# TASK MATERIAL

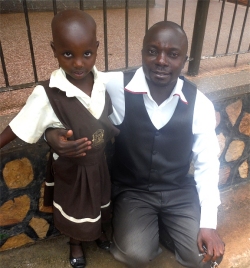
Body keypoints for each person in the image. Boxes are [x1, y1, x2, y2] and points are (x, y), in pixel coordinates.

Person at [45, 21, 225, 268]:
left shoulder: (199, 104)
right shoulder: (114, 85)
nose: (161, 61)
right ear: (141, 53)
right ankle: (156, 230)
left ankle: (171, 229)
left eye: (173, 55)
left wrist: (209, 224)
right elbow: (63, 90)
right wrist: (50, 132)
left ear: (185, 59)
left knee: (202, 258)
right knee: (135, 254)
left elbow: (208, 165)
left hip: (178, 191)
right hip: (133, 191)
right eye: (152, 51)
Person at [0, 10, 119, 268]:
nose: (78, 63)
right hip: (72, 170)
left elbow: (106, 115)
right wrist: (49, 135)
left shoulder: (101, 82)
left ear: (97, 48)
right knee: (75, 206)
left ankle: (97, 232)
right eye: (68, 54)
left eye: (87, 54)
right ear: (54, 50)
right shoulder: (48, 93)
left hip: (97, 164)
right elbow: (22, 123)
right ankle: (75, 242)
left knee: (98, 201)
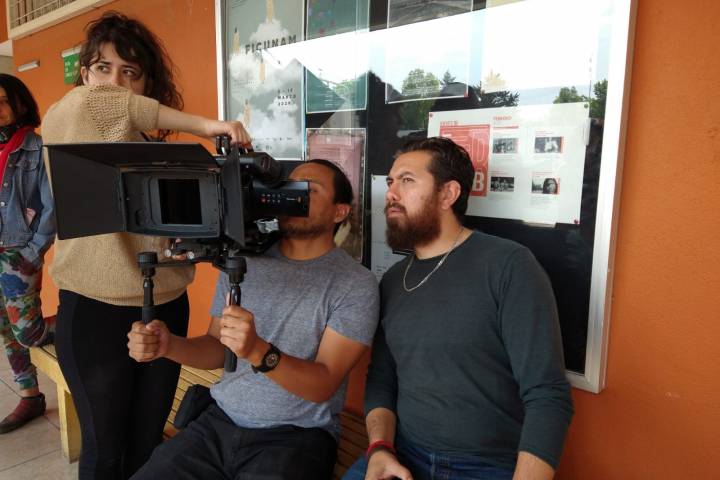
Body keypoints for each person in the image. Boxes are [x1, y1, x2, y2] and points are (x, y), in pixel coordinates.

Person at [41, 11, 250, 479]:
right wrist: (208, 125)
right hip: (95, 310)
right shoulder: (69, 113)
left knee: (148, 443)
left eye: (130, 72)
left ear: (147, 84)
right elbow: (108, 104)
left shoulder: (154, 152)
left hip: (167, 304)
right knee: (105, 450)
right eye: (103, 68)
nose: (115, 83)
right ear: (84, 75)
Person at [127, 159, 379, 479]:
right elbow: (218, 348)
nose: (294, 196)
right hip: (219, 421)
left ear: (339, 212)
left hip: (296, 436)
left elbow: (324, 384)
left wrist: (258, 351)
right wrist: (168, 345)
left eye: (310, 190)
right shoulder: (242, 261)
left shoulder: (355, 284)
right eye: (290, 187)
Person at [344, 137, 573, 480]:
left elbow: (548, 394)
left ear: (448, 194)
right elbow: (381, 379)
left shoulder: (508, 266)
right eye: (391, 182)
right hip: (402, 454)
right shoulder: (392, 281)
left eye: (407, 180)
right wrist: (380, 448)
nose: (391, 193)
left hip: (485, 466)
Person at [0, 74, 55, 434]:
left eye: (3, 100)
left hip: (18, 252)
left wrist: (34, 252)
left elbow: (53, 206)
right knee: (5, 328)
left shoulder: (37, 148)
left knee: (28, 332)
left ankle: (80, 319)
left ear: (19, 103)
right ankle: (30, 396)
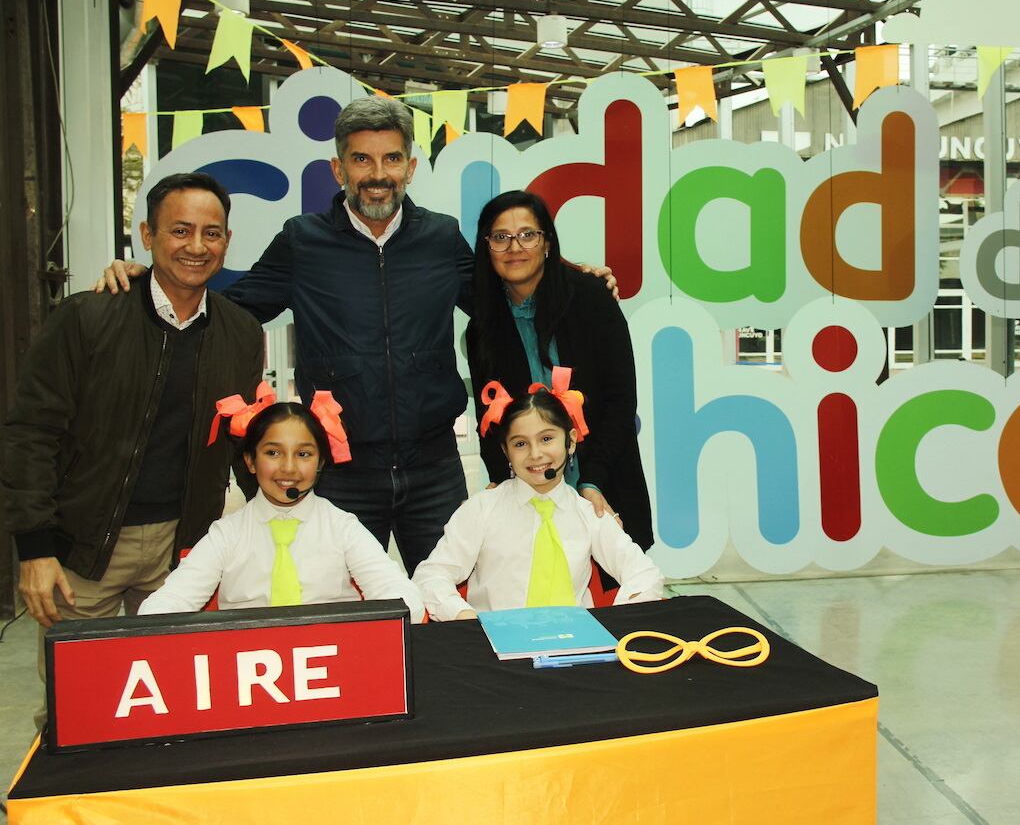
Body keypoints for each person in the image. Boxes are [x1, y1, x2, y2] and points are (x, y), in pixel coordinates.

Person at [100, 99, 618, 575]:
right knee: (342, 608)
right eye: (362, 160)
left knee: (450, 603)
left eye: (391, 159)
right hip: (342, 472)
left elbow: (502, 291)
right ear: (339, 168)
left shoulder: (440, 238)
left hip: (434, 467)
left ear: (410, 168)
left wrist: (573, 276)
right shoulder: (303, 241)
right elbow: (234, 307)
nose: (377, 175)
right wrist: (150, 280)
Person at [2, 172, 264, 631]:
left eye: (212, 233)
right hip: (83, 545)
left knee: (176, 693)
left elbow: (240, 436)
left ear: (227, 241)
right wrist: (36, 547)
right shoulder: (87, 317)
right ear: (147, 235)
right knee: (79, 697)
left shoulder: (241, 332)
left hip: (184, 547)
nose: (196, 246)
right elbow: (31, 433)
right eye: (180, 230)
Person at [468, 190, 653, 554]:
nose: (514, 247)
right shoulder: (482, 330)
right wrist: (501, 482)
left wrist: (593, 480)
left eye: (527, 234)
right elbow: (488, 422)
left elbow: (620, 399)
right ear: (486, 249)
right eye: (500, 238)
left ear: (547, 243)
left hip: (603, 482)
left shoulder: (591, 297)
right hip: (529, 497)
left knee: (614, 599)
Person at [140, 398, 423, 621]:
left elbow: (401, 595)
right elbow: (169, 602)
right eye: (273, 453)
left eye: (303, 454)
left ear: (321, 462)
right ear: (250, 461)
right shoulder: (225, 534)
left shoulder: (342, 527)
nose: (288, 468)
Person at [413, 380, 663, 621]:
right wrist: (464, 617)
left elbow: (644, 573)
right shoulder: (481, 508)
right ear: (505, 451)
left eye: (546, 439)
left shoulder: (588, 513)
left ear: (571, 441)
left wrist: (618, 618)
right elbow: (431, 575)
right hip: (493, 647)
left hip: (577, 648)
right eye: (520, 444)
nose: (535, 454)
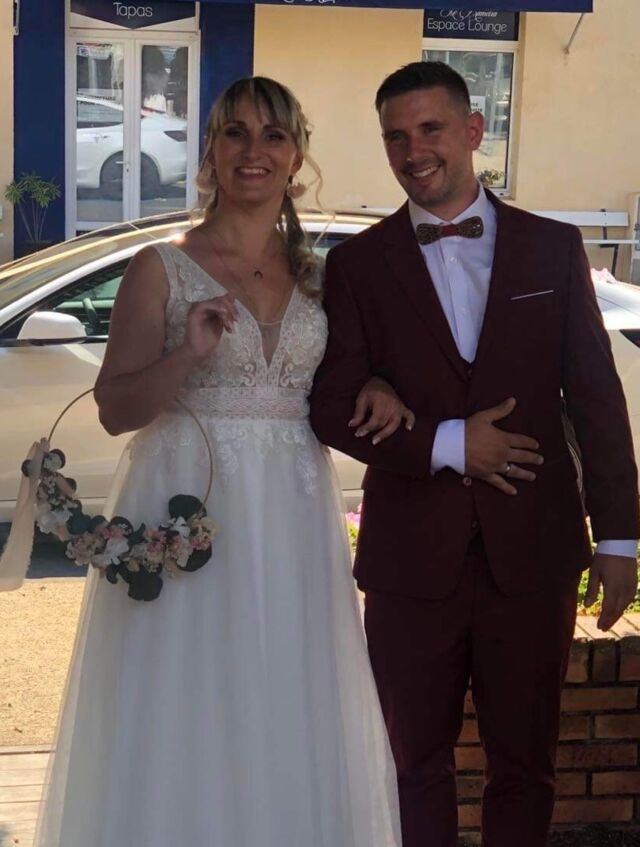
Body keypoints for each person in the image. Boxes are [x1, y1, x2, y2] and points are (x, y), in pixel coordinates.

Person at [30, 77, 406, 847]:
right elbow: (116, 408)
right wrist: (186, 353)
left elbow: (344, 383)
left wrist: (376, 383)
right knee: (186, 694)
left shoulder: (320, 277)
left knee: (288, 692)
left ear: (296, 155)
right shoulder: (159, 268)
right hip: (187, 509)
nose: (252, 151)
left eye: (272, 135)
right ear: (209, 152)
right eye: (234, 133)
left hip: (293, 517)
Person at [310, 60, 640, 847]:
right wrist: (451, 442)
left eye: (430, 128)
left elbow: (596, 398)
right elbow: (329, 405)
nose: (413, 150)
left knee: (525, 765)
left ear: (473, 130)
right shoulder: (357, 265)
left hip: (533, 553)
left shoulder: (551, 248)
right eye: (395, 136)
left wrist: (620, 538)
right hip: (410, 563)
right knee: (410, 765)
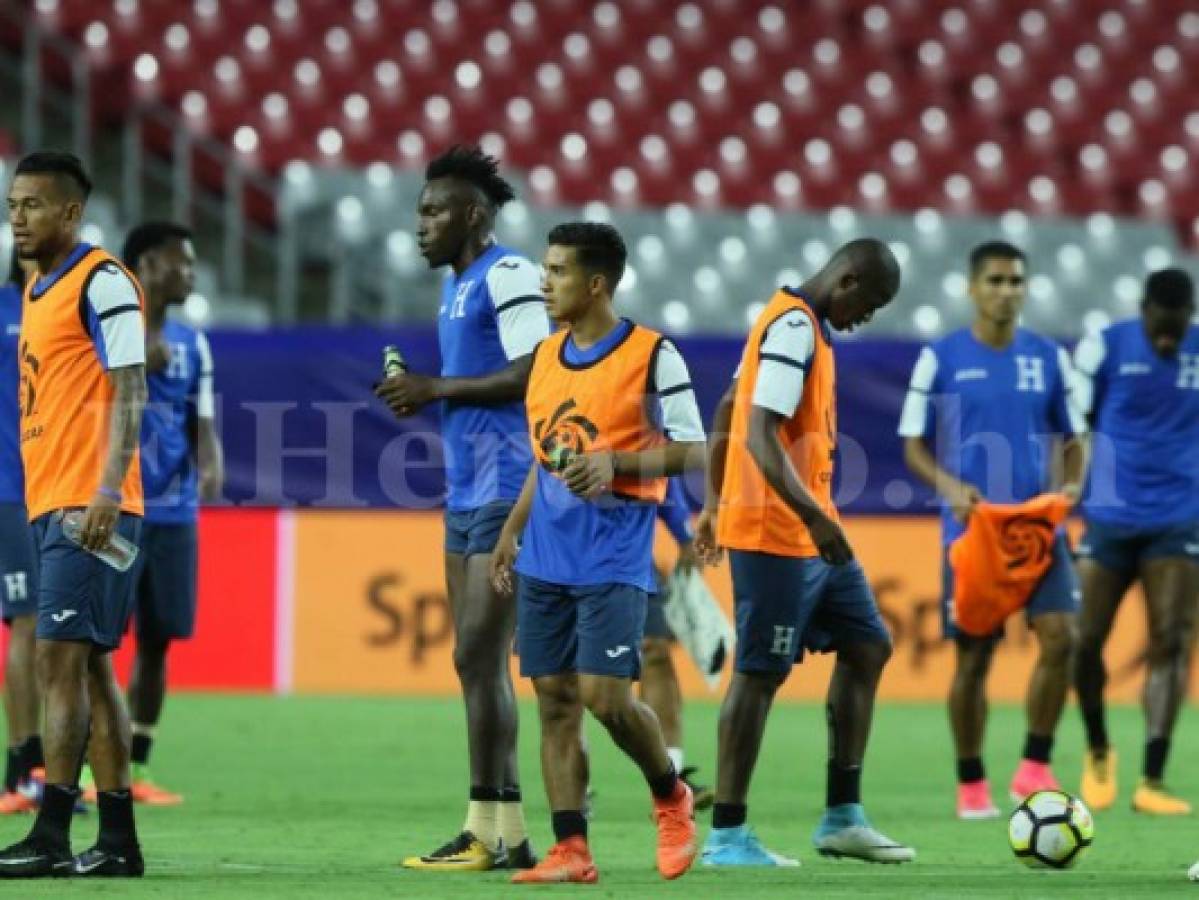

# HOW TO COMPLETE THIS TASK
Leaving pictures out, output the lines of the data above from the one with "nose: (535, 454)" through the one with "right eye: (395, 136)", word for word.

# EXERCISE SOLUTION
nose: (535, 454)
Body keypoints for each person in the image. Boxes are [x1, y1, x2, y2] and points are (x, y), in pixel coordinates.

Person at [30, 77, 406, 847]:
right elbow: (116, 408)
right wrist: (186, 353)
left elbow: (344, 383)
left wrist: (376, 383)
right knee: (186, 694)
left shoulder: (320, 277)
left knee: (288, 692)
left ear: (296, 155)
right shoulder: (159, 268)
right hip: (187, 509)
nose: (252, 151)
left eye: (272, 135)
right ear: (209, 152)
right eye: (234, 133)
left hip: (293, 517)
Person at [310, 60, 640, 847]:
right wrist: (451, 442)
left eye: (430, 128)
left elbow: (596, 398)
right elbow: (329, 405)
nose: (413, 150)
left knee: (525, 765)
left ear: (473, 130)
right shoulder: (357, 265)
left hip: (533, 553)
left shoulder: (551, 248)
right eye: (395, 136)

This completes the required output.